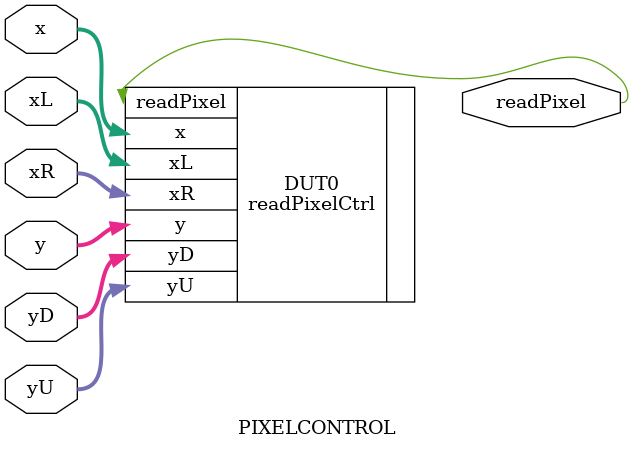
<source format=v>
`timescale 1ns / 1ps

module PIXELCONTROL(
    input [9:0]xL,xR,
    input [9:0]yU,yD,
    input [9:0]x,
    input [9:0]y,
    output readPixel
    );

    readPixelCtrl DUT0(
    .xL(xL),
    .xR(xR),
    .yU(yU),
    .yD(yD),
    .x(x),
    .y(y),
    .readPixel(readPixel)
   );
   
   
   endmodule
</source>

----

The records must be copied with no word altered, and without their pictures.

Written answer:
<source format=v>
`timescale 1ns / 1ps

module PIXELCONTROL(
    input [9:0]xL,xR,
    input [9:0]yU,yD,
    input [9:0]x,
    input [9:0]y,
    output readPixel
    );

    readPixelCtrl DUT0(
    .xL(xL),
    .xR(xR),
    .yU(yU),
    .yD(yD),
    .x(x),
    .y(y),
    .readPixel(readPixel)
   );
   
   
   endmodule
</source>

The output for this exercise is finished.